-------- Extracted information --------

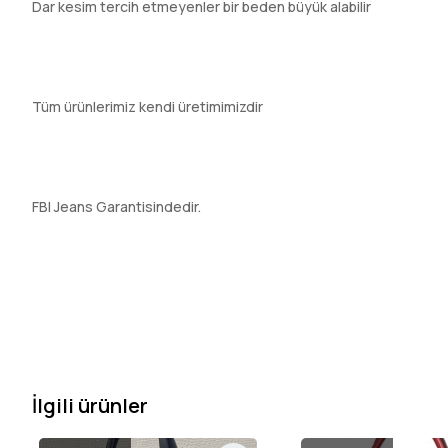
Dar kesim tercih etmeyenler bir beden büyük alabilir
Tüm ürünlerimiz kendi üretimimizdir
FBI Jeans Garantisindedir.
İlgili ürünler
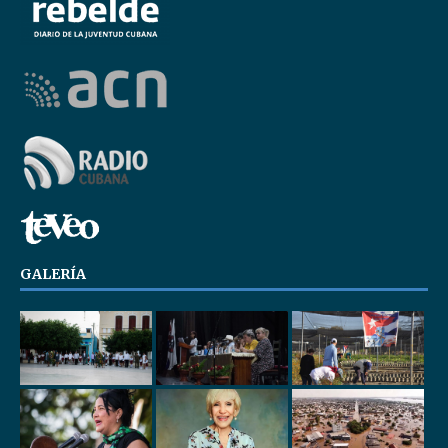
GALERÍA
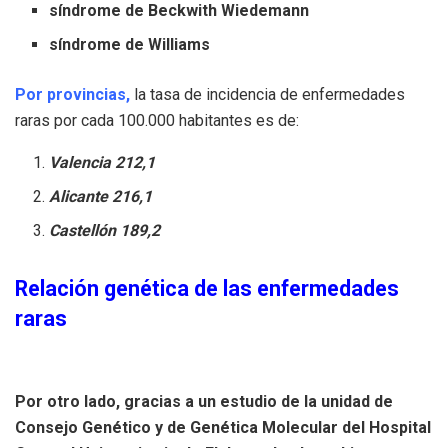
síndrome de Beckwith Wiedemann
síndrome de Williams
Por provincias,
l
a
tasa de incidencia de enfermedades
raras por cada 100.000 habitantes es de:
Valencia 212,1
Alicante 216,1
Castellón 189,2
Relación genética de las enfermedades
raras
Por otro lado, gracias a un estudio de la unidad de
Consejo Genético y de Genética Molecular del Hospital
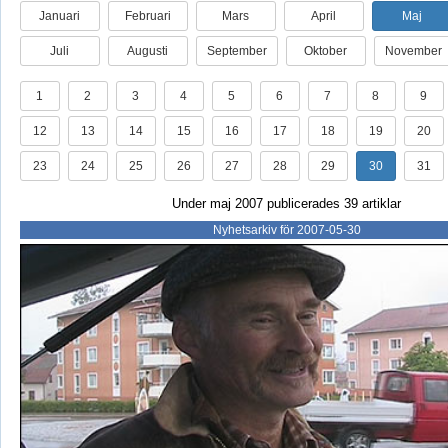
Januari
Februari
Mars
April
Maj
Juli
Augusti
September
Oktober
November
1
2
3
4
5
6
7
8
9
12
13
14
15
16
17
18
19
20
23
24
25
26
27
28
29
30
31
Under maj 2007 publicerades 39 artiklar
Nyhetsarkiv för 2007-05-30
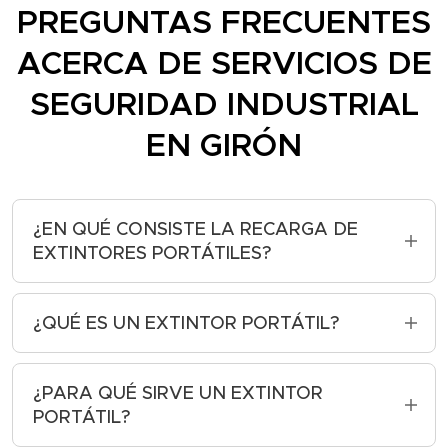
PREGUNTAS FRECUENTES
ACERCA DE SERVICIOS DE
SEGURIDAD INDUSTRIAL
EN GIRÓN
¿EN QUÉ CONSISTE LA RECARGA DE
EXTINTORES PORTÁTILES?
La recarga de extintores portátiles
consiste en volver a cargar los extintores
¿QUÉ ES UN EXTINTOR PORTÁTIL?
con el agente extintor adecuado después
Un extintor portátil es un dispositivo
de que se hayan utilizado o parcialmente
diseñado para extinguir incendios de
¿PARA QUÉ SIRVE UN EXTINTOR
descargado. Es importante realizar la
pequeña escala de manera rápida y
PORTÁTIL?
recarga de manera periódica para
eficiente. Es un equipo portátil y fácil de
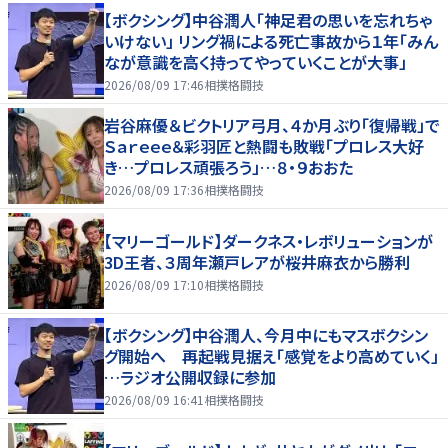
【ボクシング】中谷潤人「神足君の思いを忘れちゃ
いけない」 リング禍による死亡事故から１年「みん
なが意識を高く持ってやっていくことが大事」
2026/08/09 17:46
相撲格闘技
岩谷麻優＆ビクトリア弓月、４か月ぶり「復帰戦」で
Ｓａｒｅｅｅ＆彩羽匠と熱闘も敗戦「プロレス大好
き…プロレス頑張ろう」…８・９おおた
2026/08/09 17:36
相撲格闘技
【マリーゴールド】ダークネス・レボリューションが
3D王者、３周年瀬戸レアが桜井麻衣から勝利
2026/08/09 17:10
相撲格闘技
【ボクシング】中谷潤人、今月中にもマスボクシン
グ開始へ 再起戦見据え「感覚をより高めていく」
…ラジオ公開収録に参加
2026/08/09 16:41
相撲格闘技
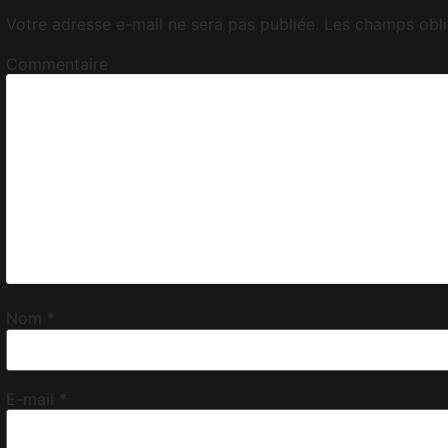
Votre adresse e-mail ne sera pas publiée.
Les champs obli
Commentaire
Nom
*
E-mail
*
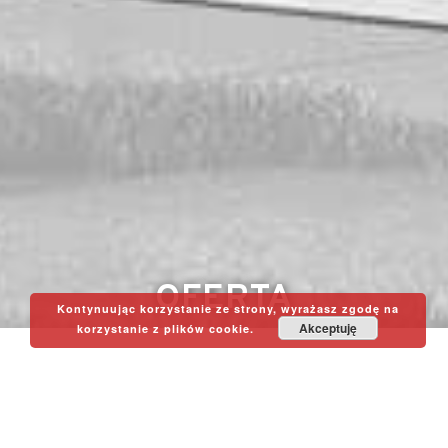
OFERTA
Kontynuując korzystanie ze strony, wyrażasz zgodę na
Akceptuję
korzystanie z plików cookie.
Oferujemy Państwu pełen zakres usług
projektowych począwszy od doradztwa w zakresie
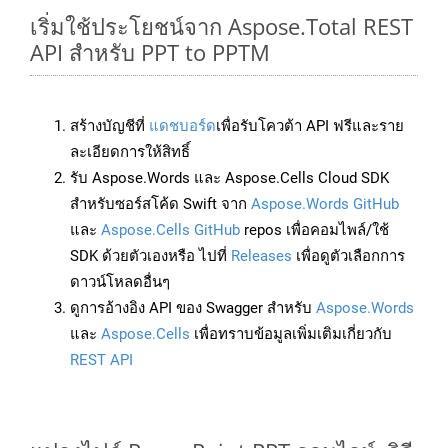
เริ่มใช้ประโยชน์จาก Aspose.Total REST
API สำหรับ PPT to PPTM
สร้างบัญชีที่
แดชบอร์ด
เพื่อรับโควต้า API ฟรีและราย
ละเอียดการให้สิทธิ์
รับ Aspose.Words และ Aspose.Cells Cloud SDK
สำหรับซอร์สโค้ด Swift จาก
Aspose.Words GitHub
และ
Aspose.Cells GitHub
repos เพื่อคอมไพล์/ใช้
SDK ด้วยตัวเองหรือ ไปที่
Releases
เพื่อดูตัวเลือกการ
ดาวน์โหลดอื่นๆ
ดูการอ้างอิง API ของ Swagger สำหรับ
Aspose.Words
และ
Aspose.Cells
เพื่อทราบข้อมูลเพิ่มเติมเกี่ยวกับ
REST API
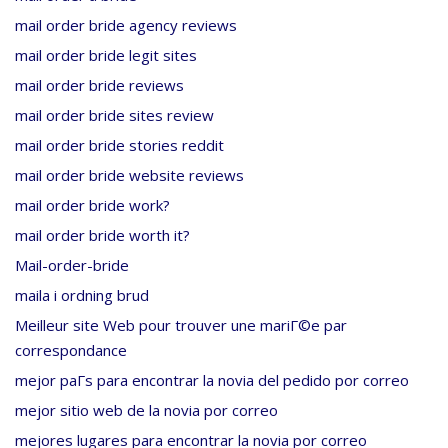
mail order bride agency reviews
mail order bride legit sites
mail order bride reviews
mail order bride sites review
mail order bride stories reddit
mail order bride website reviews
mail order bride work?
mail order bride worth it?
Mail-order-bride
maila i ordning brud
Meilleur site Web pour trouver une mariГ©e par
correspondance
mejor paГ­s para encontrar la novia del pedido por correo
mejor sitio web de la novia por correo
mejores lugares para encontrar la novia por correo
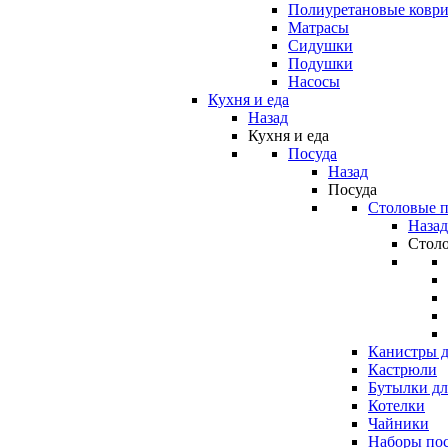
Полиуретановые ковр
Матрасы
Сидушки
Подушки
Насосы
Кухня и еда
Назад
Кухня и еда
Посуда
Назад
Посуда
Столовые 
Назад
Стол
Канистры д
Кастрюли
Бутылки дл
Котелки
Чайники
Наборы по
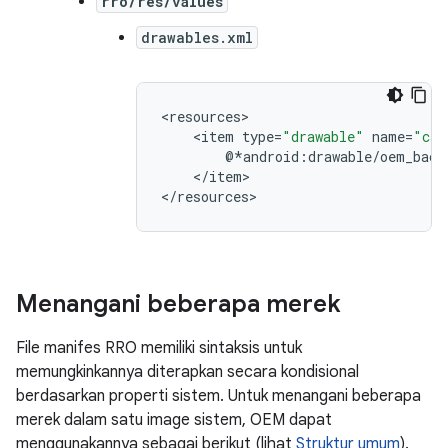
rro/res/values
drawables.xml
<
resources
>

<
item
type
=
"drawable"
name
=
"car
@
*
android
:
drawable
/
oem_back
<
/
item
>

<
/
resources
>
Menangani beberapa merek
File manifes RRO memiliki sintaksis untuk
memungkinkannya diterapkan secara kondisional
berdasarkan properti sistem. Untuk menangani beberapa
merek dalam satu image sistem, OEM dapat
menggunakannya sebagai berikut (lihat
Struktur umum
).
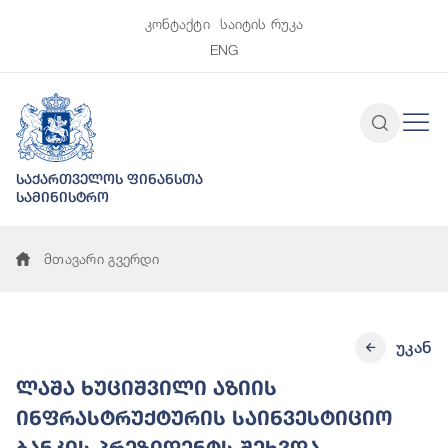
კონტაქტი
საიტის რუკა
ENG
საქართველოს ფინანსთა
სამინისტრო
მთავარი გვერდი
უკან
ლაშა ხუციშვილი აზიის
ინფრასტრუქტურის საინვესტიციო
ბანკის პრეზიდენტს შეხვდა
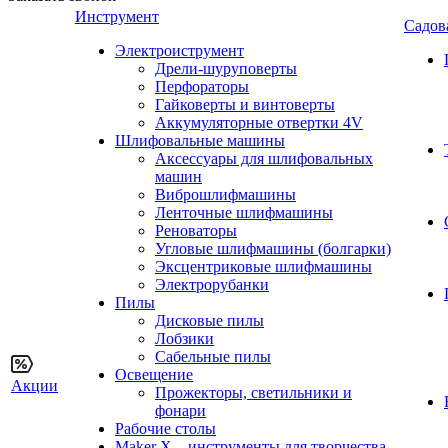
Инструмент
Садов
Электроиструмент
Дрели-шуруповерты
Перфораторы
Гайковерты и винтоверты
Аккумуляторные отвертки 4V
Шлифовальные машины
Аксессуары для шлифовальных
машин
Виброшлифмашины
Ленточные шлифмашины
Реноваторы
Угловые шлифмашины (болгарки)
Эксцентриковые шлифмашины
Электрорубанки
Пилы
Дисковые пилы
Лобзики
Сабельные пилы
Освещение
Акции
Прожекторы, светильники и
фонари
Рабочие столы
Maker X – инструменты для творчества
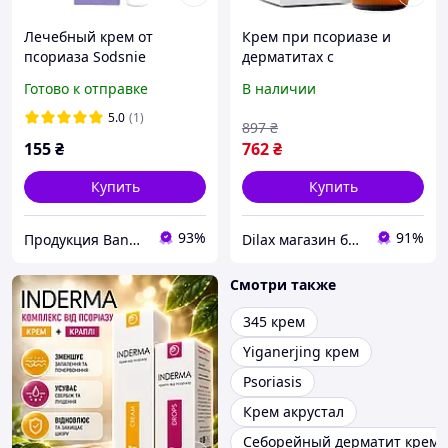
Лечебный крем от
Крем при псориазе и
псориаза Sodsnie
дерматитах с
Psoriasis herbal cream 20г
пребиотиком - Vesna
Готово к отправке
В наличии
Health Care Psoriasis
Moisturizing Cream With
5.0
(1)
897
₴
Prebiotics 50ml (1266086)
155
₴
762
₴
Купить
Купить
93%
91%
Продукция Bang De Li
Dilax магазин брендовых детских игрушек и товаров для родителей.
Смотри также
345 крем
Yiganerjing крем
Psoriasis
Крем акрустал
Себорейный дерматит крем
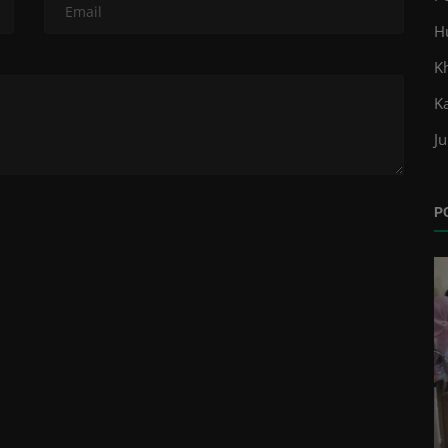
H
K
K
Ju
P
Kabar
ctory
PW GP Ansor Sulsel Kecam Tayangan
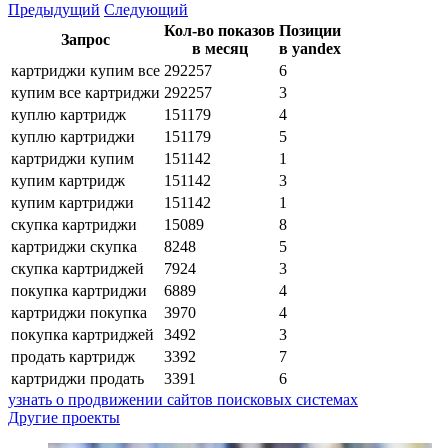
Предыдущий
Следующий
Кол-во показов
Позиции
Запрос
в месяц
в yandex
картриджи купим все
292257
6
купим все картриджи
292257
3
куплю картридж
151179
4
куплю картриджи
151179
5
картриджи купим
151142
1
купим картридж
151142
3
купим картриджи
151142
1
скупка картриджи
15089
8
картриджи скупка
8248
5
скупка картриджей
7924
3
покупка картриджи
6889
4
картриджи покупка
3970
4
покупка картриджей
3492
3
продать картридж
3392
7
картриджи продать
3391
6
узнать о продвижении сайтов поисковых системах
Другие проекты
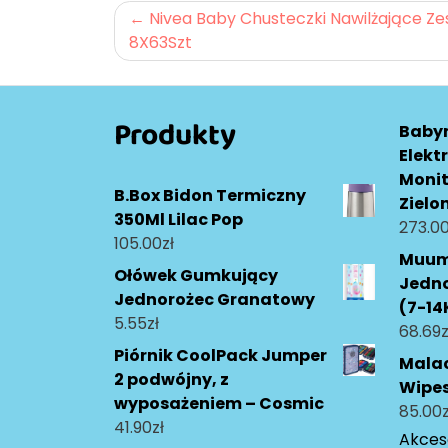
Nawigacja
Nivea Baby Chusteczki Nawilżające Z
8X63Szt
wpisu
Produkty
Baby
Elekt
Monit
B.Box Bidon Termiczny
Zielo
350Ml Lilac Pop
273.0
105.00
zł
Muumi
Ołówek Gumkujący
Jedn
Jednorożec Granatowy
(7-14
5.55
zł
68.69
z
Piórnik CoolPack Jumper
Malac
2 podwójny, z
Wipes
wyposażeniem – Cosmic
85.00
z
41.90
zł
Akceso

--------

• Required work
All that should be returned is the run of lines from the start of the entries above to the line bearing "tasa de incidencia de enfermedades", each exact, with pictures omitted.

• Solution for this task
Dar kesim tercih etmeyenler bir beden büyük alabilir
Tüm ürünlerimiz kendi üretimimizdir
FBI Jeans Garantisindedir.
İlgili ürünler
GALERÍA
síndrome de Beckwith Wiedemann
síndrome de Williams
Por provincias,
l
a
tasa de incidencia de enfermedades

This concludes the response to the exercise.